'''

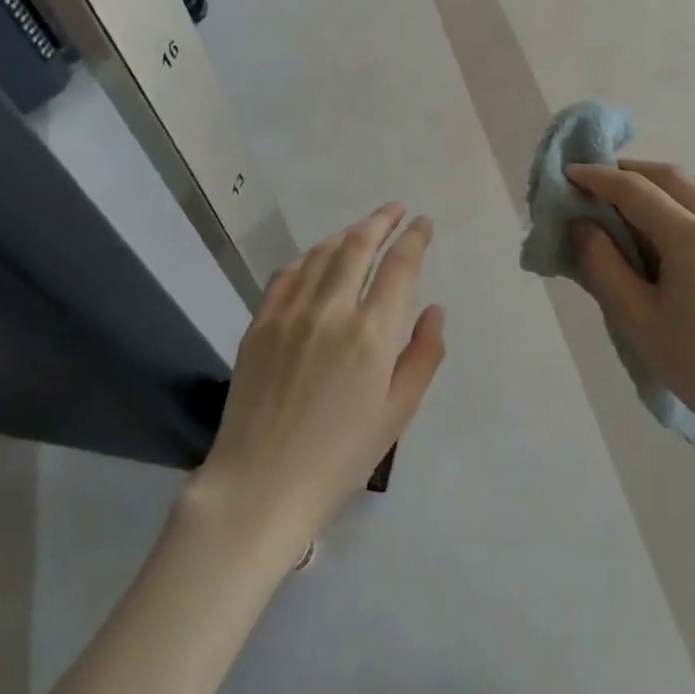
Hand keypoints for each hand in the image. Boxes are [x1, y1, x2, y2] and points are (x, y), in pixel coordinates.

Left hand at [193, 206, 444, 558]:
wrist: (262, 483)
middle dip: (381, 221)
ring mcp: (289, 313)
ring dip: (346, 234)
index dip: (414, 238)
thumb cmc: (341, 455)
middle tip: (396, 210)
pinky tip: (317, 258)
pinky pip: (287, 274)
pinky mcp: (259, 323)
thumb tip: (435, 310)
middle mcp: (330, 310)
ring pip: (321, 254)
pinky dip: (308, 257)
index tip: (423, 223)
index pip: (398, 266)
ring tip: (362, 229)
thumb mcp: (398, 412)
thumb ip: (424, 355)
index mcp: (371, 334)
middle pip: (358, 246)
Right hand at [567, 161, 694, 464]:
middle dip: (627, 172)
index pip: (635, 189)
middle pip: (668, 176)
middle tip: (593, 185)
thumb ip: (603, 265)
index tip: (568, 174)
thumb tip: (582, 225)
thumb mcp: (636, 319)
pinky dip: (682, 197)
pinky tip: (666, 227)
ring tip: (627, 203)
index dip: (598, 177)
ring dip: (657, 182)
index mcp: (691, 237)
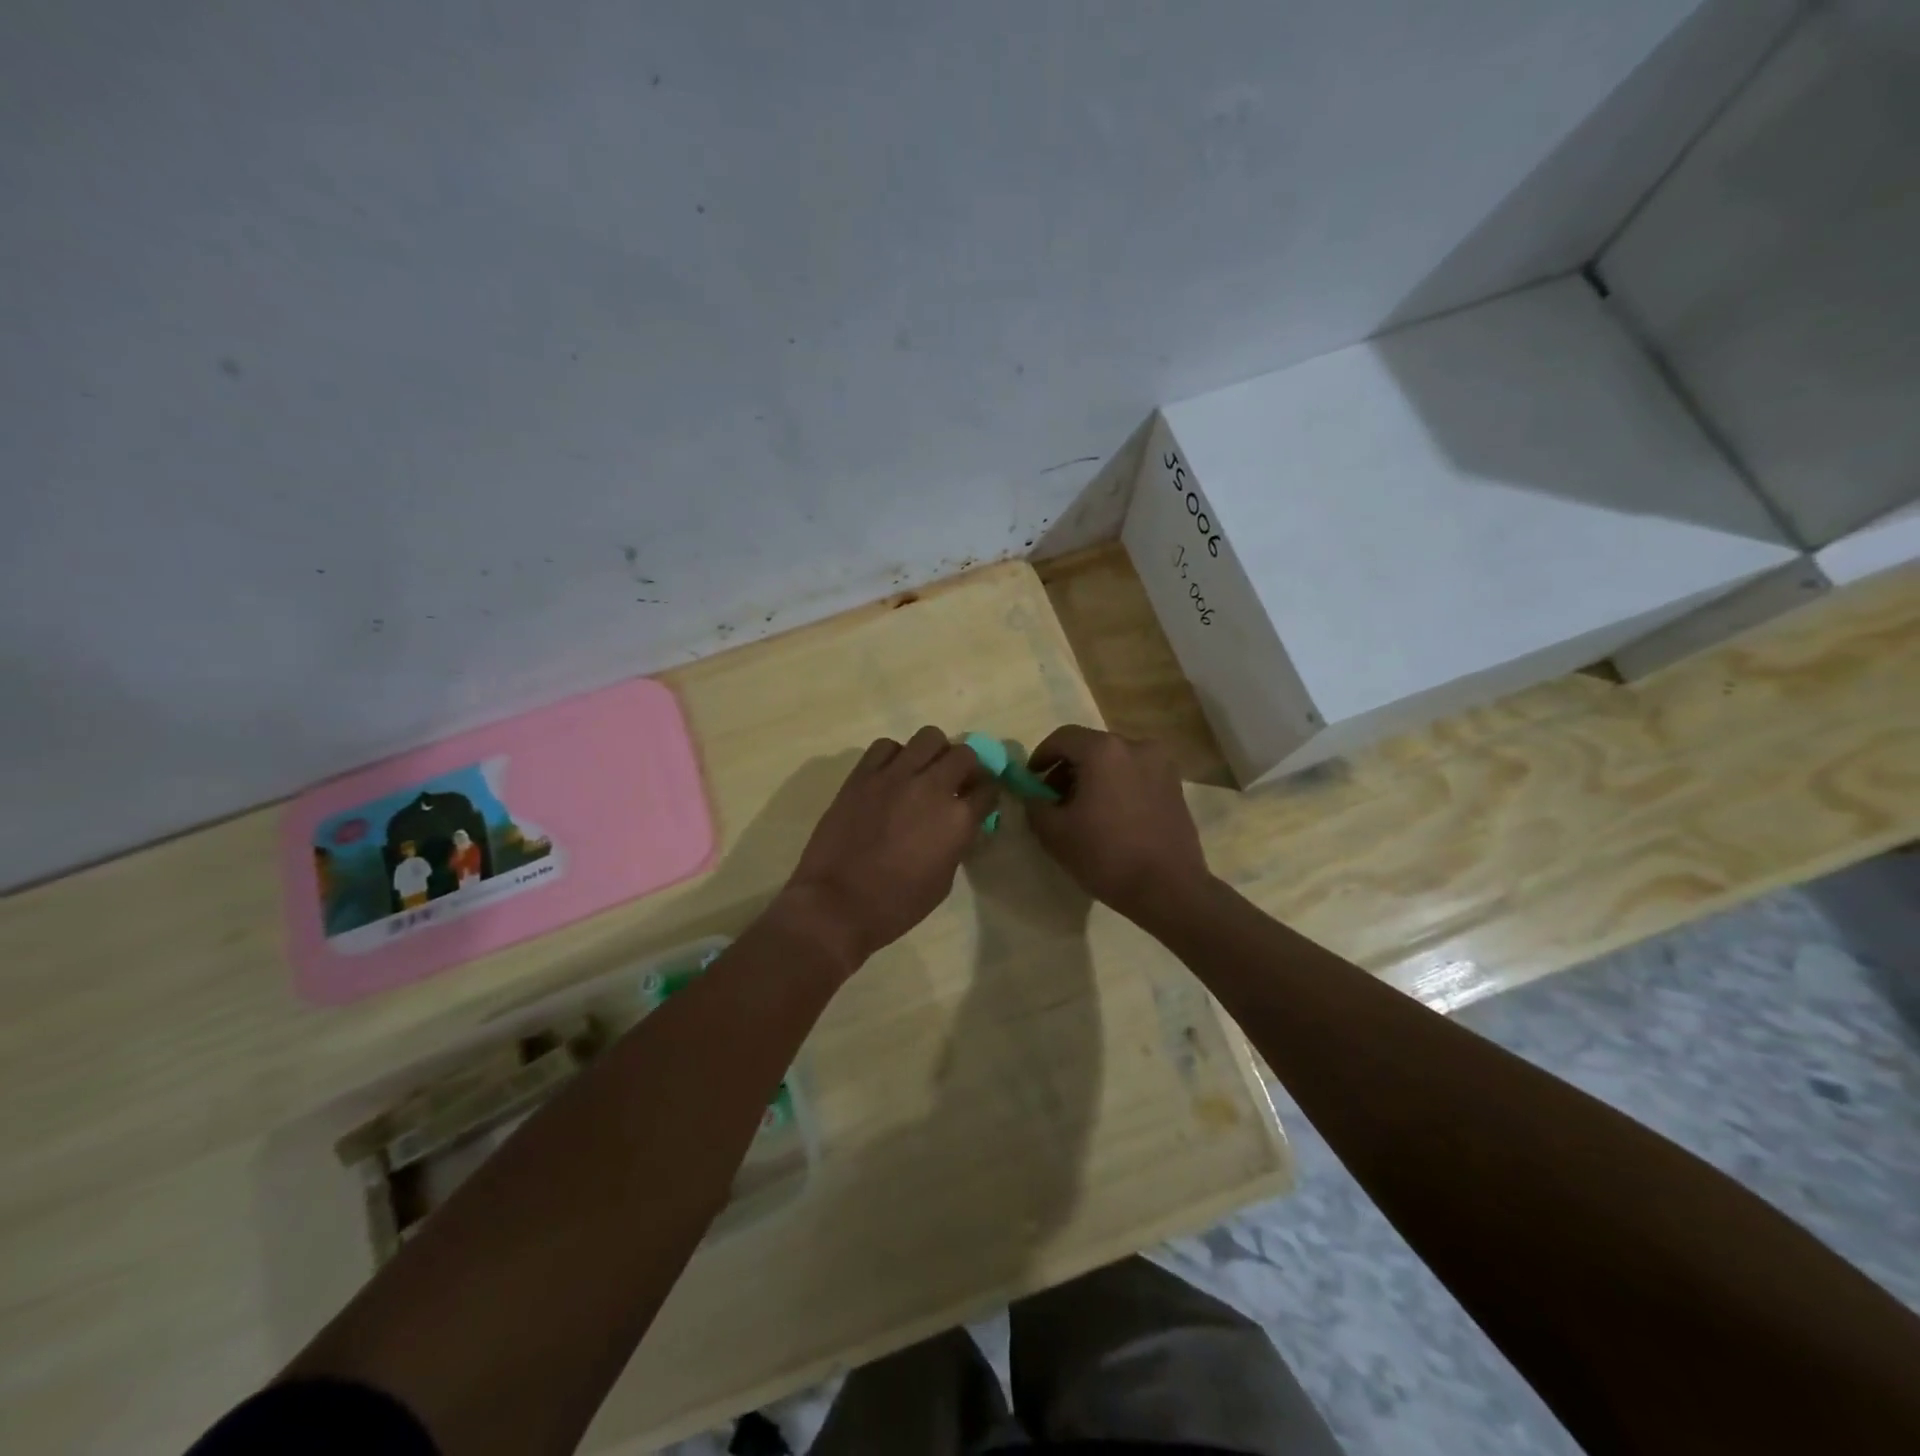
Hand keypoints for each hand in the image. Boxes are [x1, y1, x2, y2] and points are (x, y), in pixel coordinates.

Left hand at [774, 726, 997, 975]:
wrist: (836, 904)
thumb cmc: (896, 905)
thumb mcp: (943, 880)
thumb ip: (955, 842)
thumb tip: (958, 824)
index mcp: (958, 820)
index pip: (988, 789)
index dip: (987, 793)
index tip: (980, 799)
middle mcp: (932, 787)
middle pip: (964, 754)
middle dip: (967, 766)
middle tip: (957, 782)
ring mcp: (895, 776)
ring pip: (928, 737)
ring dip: (934, 752)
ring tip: (924, 771)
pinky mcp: (863, 774)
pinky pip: (886, 746)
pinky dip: (895, 755)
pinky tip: (891, 774)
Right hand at [1023, 725, 1211, 922]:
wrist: (1168, 889)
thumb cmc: (1106, 856)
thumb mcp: (1054, 833)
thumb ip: (1035, 805)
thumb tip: (1033, 795)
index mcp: (1104, 751)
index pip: (1063, 738)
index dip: (1041, 756)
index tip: (1032, 781)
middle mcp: (1136, 746)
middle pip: (1091, 747)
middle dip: (1067, 768)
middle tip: (1054, 799)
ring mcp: (1161, 765)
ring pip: (1115, 761)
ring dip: (1094, 777)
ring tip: (1084, 811)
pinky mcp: (1175, 786)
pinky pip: (1136, 775)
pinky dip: (1118, 786)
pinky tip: (1111, 817)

'''

- **Requirement**: Each line from the one containing "index mcp: (1104, 751)" down to the last line of the material above is to be transcribed exactly, with nothing else included.

- **Your response**:
index mcp: (1104, 751)
index pip: (1063, 738)
index dip: (1041, 756)
index tip: (1032, 781)
middle mcp: (1136, 746)
middle pip: (1091, 747)
middle dip: (1067, 768)
middle tip: (1054, 799)
ring mcp: (1161, 765)
ring pip: (1115, 761)
ring dip: (1094, 777)
ring tip: (1084, 811)
pinky mcp: (1175, 786)
pinky pip: (1136, 775)
pinky dip: (1118, 786)
pinky tip: (1111, 817)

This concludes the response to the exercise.